**PROBLEM**. Exactly the lines from the line containing "ring pip: (124, 155)" through the final line of the entries below must be returned, and only those, without pictures.

**EXERCISE INPUT**.
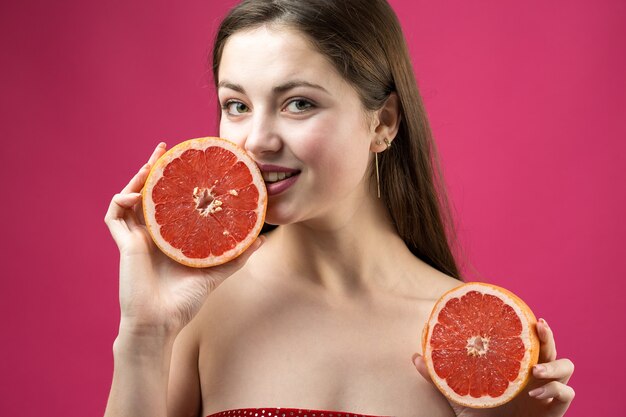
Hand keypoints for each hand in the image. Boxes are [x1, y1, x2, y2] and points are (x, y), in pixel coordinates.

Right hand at [104, 143, 263, 335]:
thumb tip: (263, 239)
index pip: (170, 200)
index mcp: (170, 236)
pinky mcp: (124, 244)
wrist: (161, 322)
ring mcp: (136, 237)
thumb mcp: (216, 271)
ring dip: (136, 178)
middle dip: (154, 169)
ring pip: (130, 198)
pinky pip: (115, 215)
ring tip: (151, 163)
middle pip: (149, 193)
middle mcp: (152, 233)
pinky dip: (121, 200)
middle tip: (164, 149)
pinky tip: (135, 194)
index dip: (174, 180)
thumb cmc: (185, 300)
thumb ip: (237, 254)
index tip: (186, 161)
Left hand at [413, 318, 574, 416]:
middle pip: (552, 348)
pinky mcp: (555, 411)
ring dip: (554, 364)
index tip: (530, 315)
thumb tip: (414, 356)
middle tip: (538, 326)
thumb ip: (438, 376)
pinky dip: (556, 390)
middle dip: (548, 336)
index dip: (533, 328)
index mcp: (517, 366)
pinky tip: (535, 393)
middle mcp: (535, 376)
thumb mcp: (456, 394)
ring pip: (567, 367)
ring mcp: (547, 392)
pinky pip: (567, 395)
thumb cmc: (479, 416)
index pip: (530, 342)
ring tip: (534, 369)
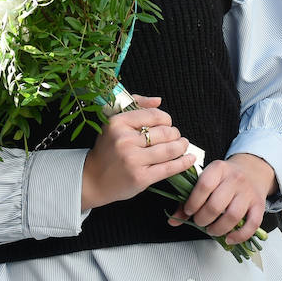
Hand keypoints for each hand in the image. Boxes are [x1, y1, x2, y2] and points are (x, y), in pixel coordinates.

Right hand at [81, 94, 195, 211]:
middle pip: (164, 133)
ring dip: (181, 146)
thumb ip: (135, 106)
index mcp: (117, 123)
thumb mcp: (113, 123)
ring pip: (169, 150)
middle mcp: (124, 140)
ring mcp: (133, 160)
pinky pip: (169, 168)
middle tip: (176, 137)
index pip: (154, 115)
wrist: (92, 180)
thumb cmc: (106, 150)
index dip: (166, 119)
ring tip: (183, 145)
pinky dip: (183, 163)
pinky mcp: (141, 178)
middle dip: (175, 134)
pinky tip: (189, 159)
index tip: (167, 124)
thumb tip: (158, 100)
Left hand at [169, 153, 275, 243]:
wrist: (252, 170)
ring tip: (211, 230)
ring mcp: (248, 192)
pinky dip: (239, 236)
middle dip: (203, 219)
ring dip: (219, 229)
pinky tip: (229, 238)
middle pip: (216, 204)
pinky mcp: (259, 205)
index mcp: (218, 168)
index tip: (189, 211)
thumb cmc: (225, 177)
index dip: (193, 202)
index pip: (204, 186)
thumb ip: (189, 198)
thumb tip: (174, 219)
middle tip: (199, 222)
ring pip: (233, 216)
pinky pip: (252, 224)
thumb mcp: (207, 179)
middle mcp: (235, 179)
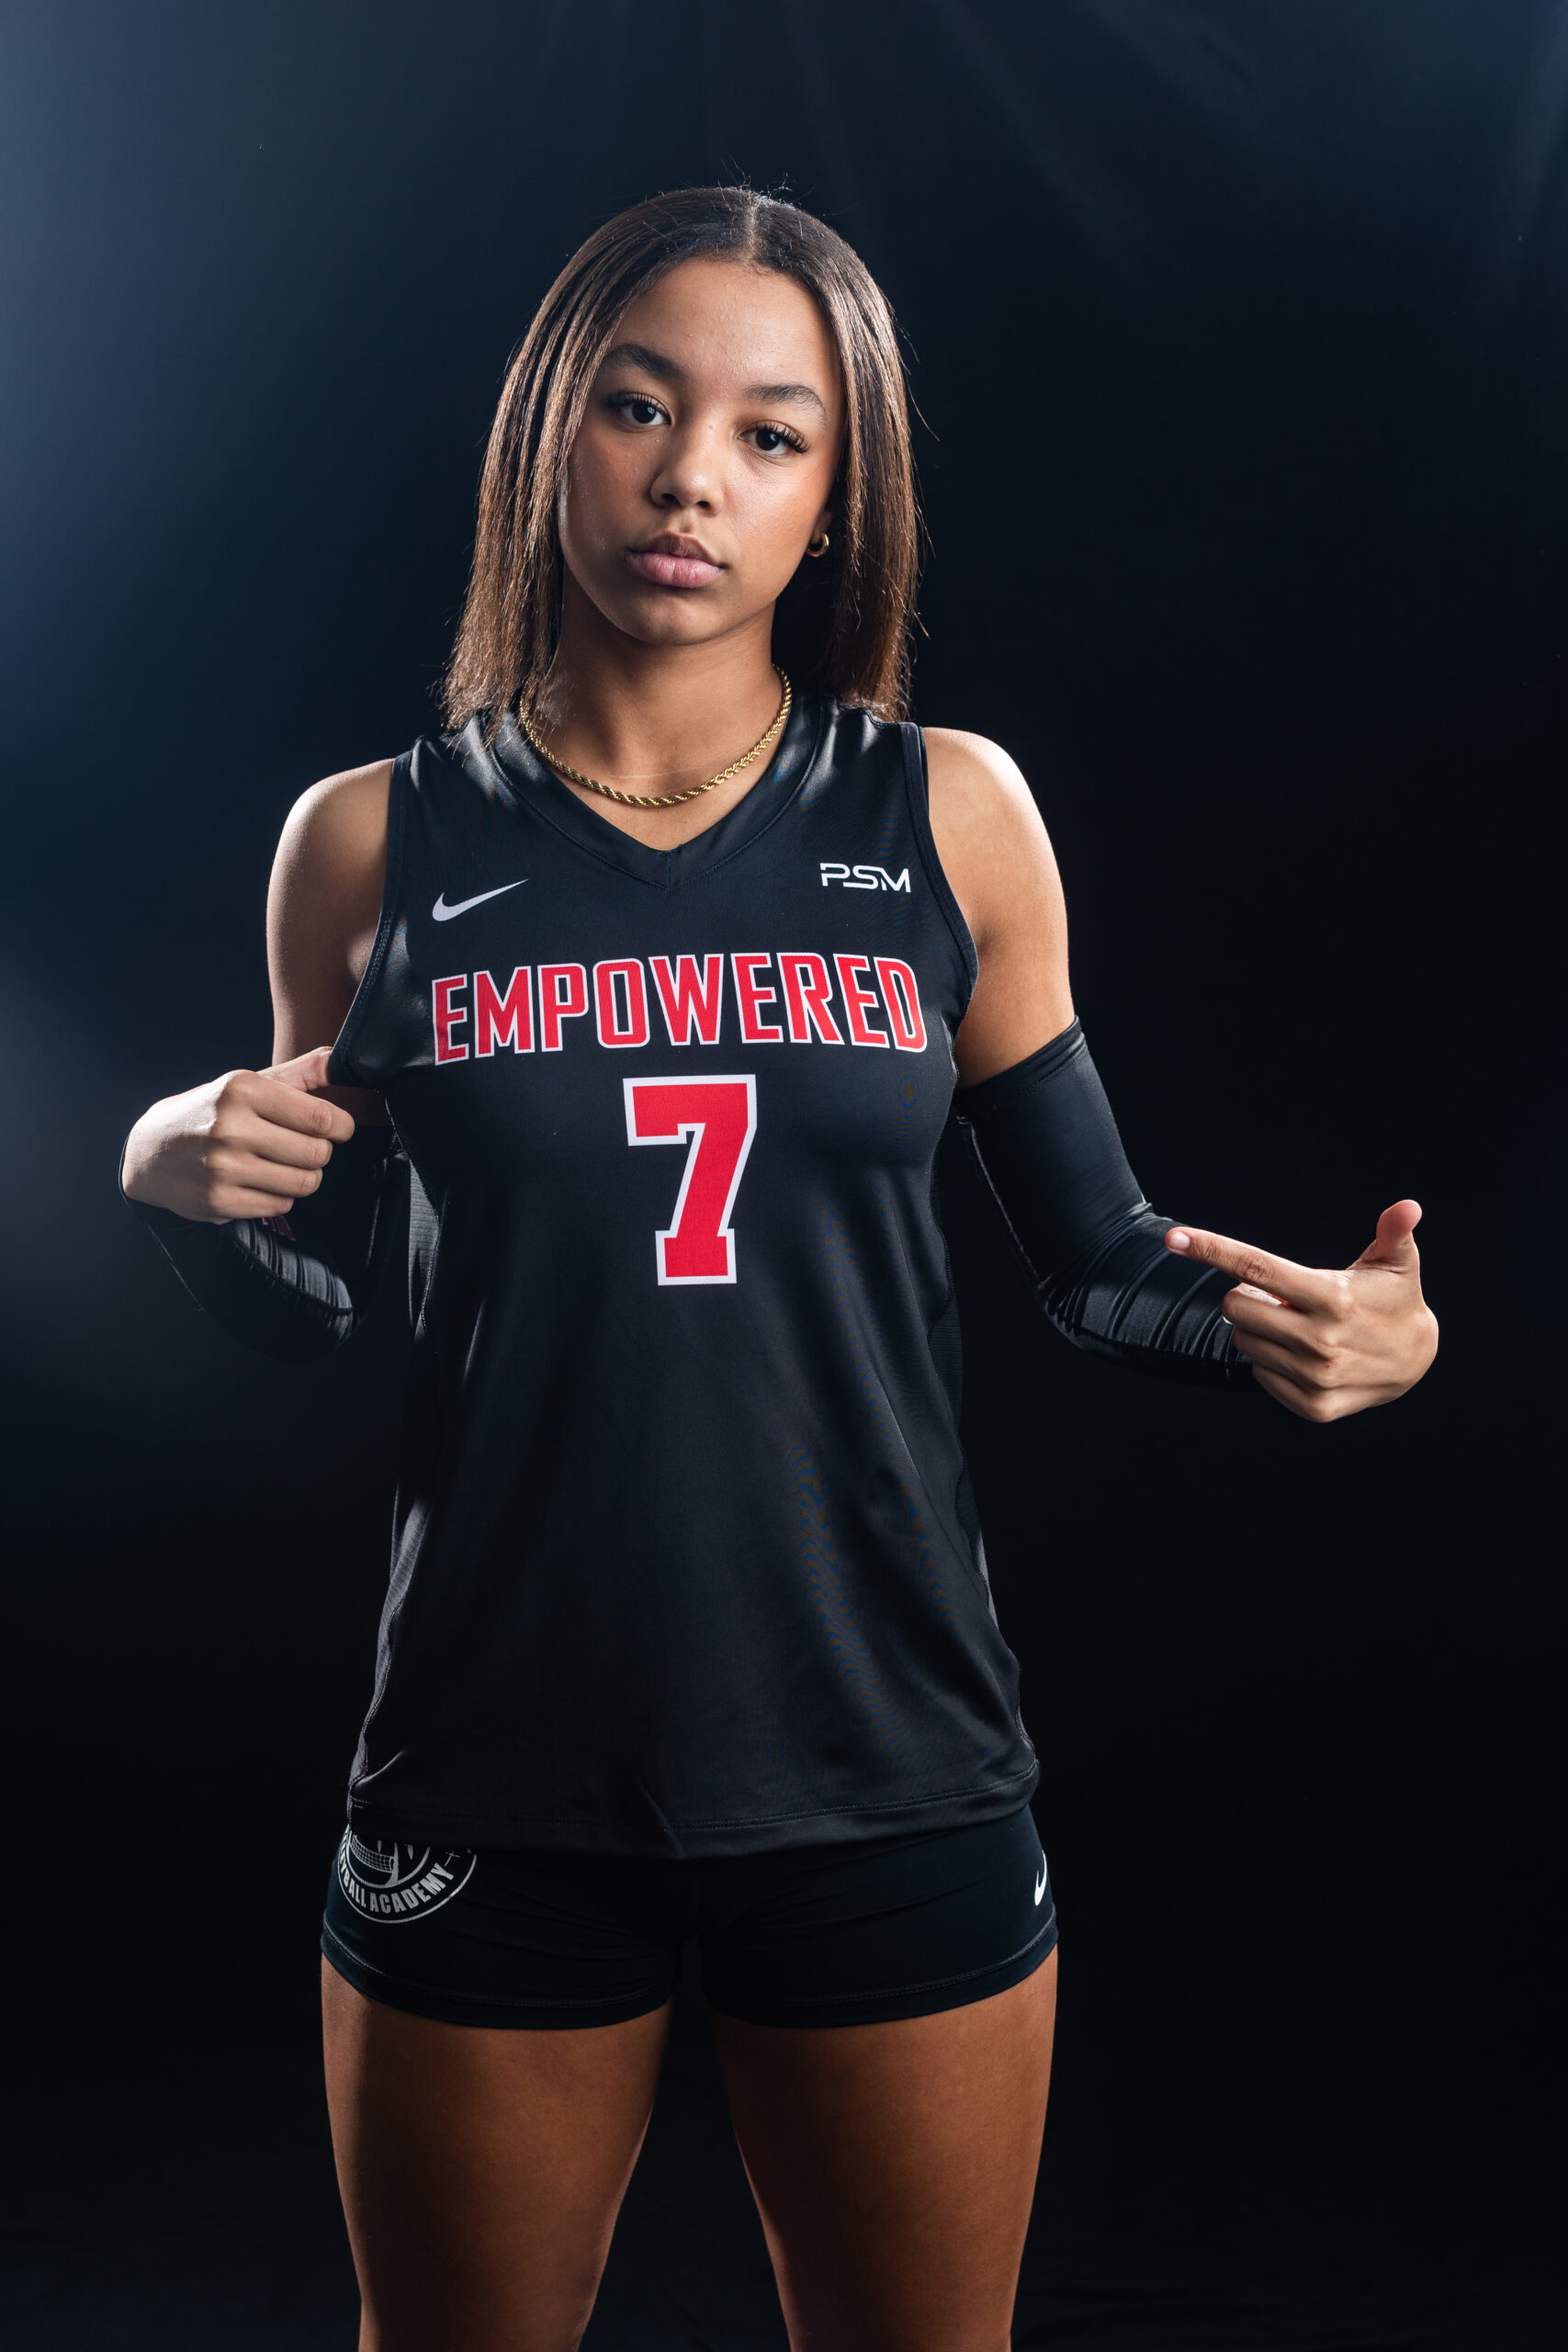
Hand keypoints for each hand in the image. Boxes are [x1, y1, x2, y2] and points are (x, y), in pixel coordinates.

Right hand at [121, 1047, 354, 1223]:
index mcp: (241, 1089)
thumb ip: (300, 1073)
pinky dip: (279, 1195)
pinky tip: (258, 1181)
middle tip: (300, 1146)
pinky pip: (281, 1204)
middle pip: (318, 1153)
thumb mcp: (248, 1083)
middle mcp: (231, 1127)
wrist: (150, 1150)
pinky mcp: (219, 1201)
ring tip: (281, 1164)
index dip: (341, 1126)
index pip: (321, 1117)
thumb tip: (340, 1060)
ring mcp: (223, 1167)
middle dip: (319, 1152)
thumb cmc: (210, 1112)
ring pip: (305, 1182)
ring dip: (303, 1176)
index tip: (339, 1128)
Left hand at [1165, 1200, 1438, 1422]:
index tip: (1173, 1237)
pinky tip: (1302, 1356)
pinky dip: (1271, 1362)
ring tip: (1296, 1325)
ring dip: (1259, 1330)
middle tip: (1280, 1298)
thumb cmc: (1393, 1301)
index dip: (1211, 1249)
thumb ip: (1394, 1232)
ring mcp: (1316, 1377)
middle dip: (1247, 1297)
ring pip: (1243, 1342)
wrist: (1417, 1360)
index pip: (1257, 1268)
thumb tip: (1408, 1206)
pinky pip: (1259, 1376)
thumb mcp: (1397, 1263)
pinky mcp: (1314, 1406)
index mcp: (1333, 1298)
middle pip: (1235, 1307)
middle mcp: (1321, 1340)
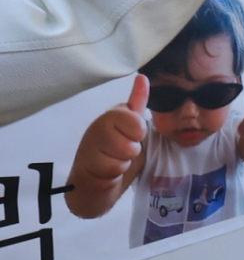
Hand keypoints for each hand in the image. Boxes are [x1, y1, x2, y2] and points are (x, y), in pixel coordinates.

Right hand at [65, 76, 148, 217]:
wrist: (93, 182)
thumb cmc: (116, 151)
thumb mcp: (131, 127)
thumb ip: (138, 103)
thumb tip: (142, 76)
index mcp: (111, 115)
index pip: (136, 121)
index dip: (138, 133)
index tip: (131, 136)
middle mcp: (97, 127)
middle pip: (132, 140)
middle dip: (132, 150)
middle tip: (121, 151)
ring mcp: (89, 146)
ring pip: (124, 155)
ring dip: (123, 162)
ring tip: (112, 160)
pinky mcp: (85, 167)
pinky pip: (114, 170)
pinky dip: (114, 174)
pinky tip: (104, 172)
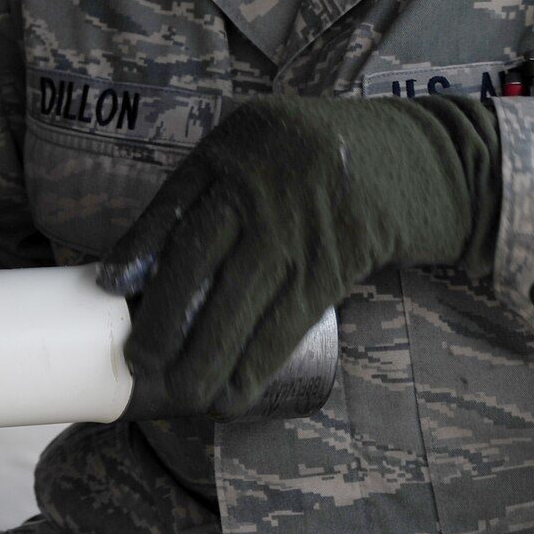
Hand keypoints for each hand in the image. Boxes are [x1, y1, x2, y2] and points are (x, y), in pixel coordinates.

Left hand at [96, 94, 498, 419]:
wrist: (424, 159)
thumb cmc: (328, 154)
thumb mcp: (268, 140)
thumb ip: (220, 181)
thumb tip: (156, 254)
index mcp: (235, 147)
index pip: (174, 202)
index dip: (138, 247)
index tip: (109, 286)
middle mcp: (259, 183)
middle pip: (196, 259)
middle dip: (163, 316)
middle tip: (140, 360)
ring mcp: (297, 224)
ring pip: (237, 300)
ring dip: (206, 355)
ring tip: (182, 393)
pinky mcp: (334, 261)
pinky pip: (287, 320)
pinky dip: (259, 361)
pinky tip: (236, 391)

**FINISHED EXERCISE**.
ring pip: (124, 155)
ring dip: (123, 162)
ring tip: (112, 160)
pinky mcp: (85, 167)
pinky pip: (114, 170)
pinky dip: (114, 174)
pinky tip: (104, 172)
Hand keypoints for each hand in the image. Boxes are [x1, y1, x2, y2] and points are (x, y), in pixel coordinates.

Left hand at [96, 94, 498, 419]:
wrist: (424, 159)
thumb cmc: (328, 154)
thumb mcp: (268, 140)
thumb ip: (220, 181)
thumb tip: (156, 254)
index mcp: (235, 147)
index pip: (174, 202)
index dip: (138, 247)
index tip: (109, 286)
middle mcp: (259, 183)
middle pip: (196, 259)
middle dip: (163, 316)
middle tip: (140, 360)
ring mcp: (297, 224)
ring pip: (237, 300)
ring dip: (206, 355)
ring tip: (182, 393)
pinky mcp: (334, 261)
pinky pip: (287, 320)
pinky dip: (259, 361)
pinky tip: (236, 391)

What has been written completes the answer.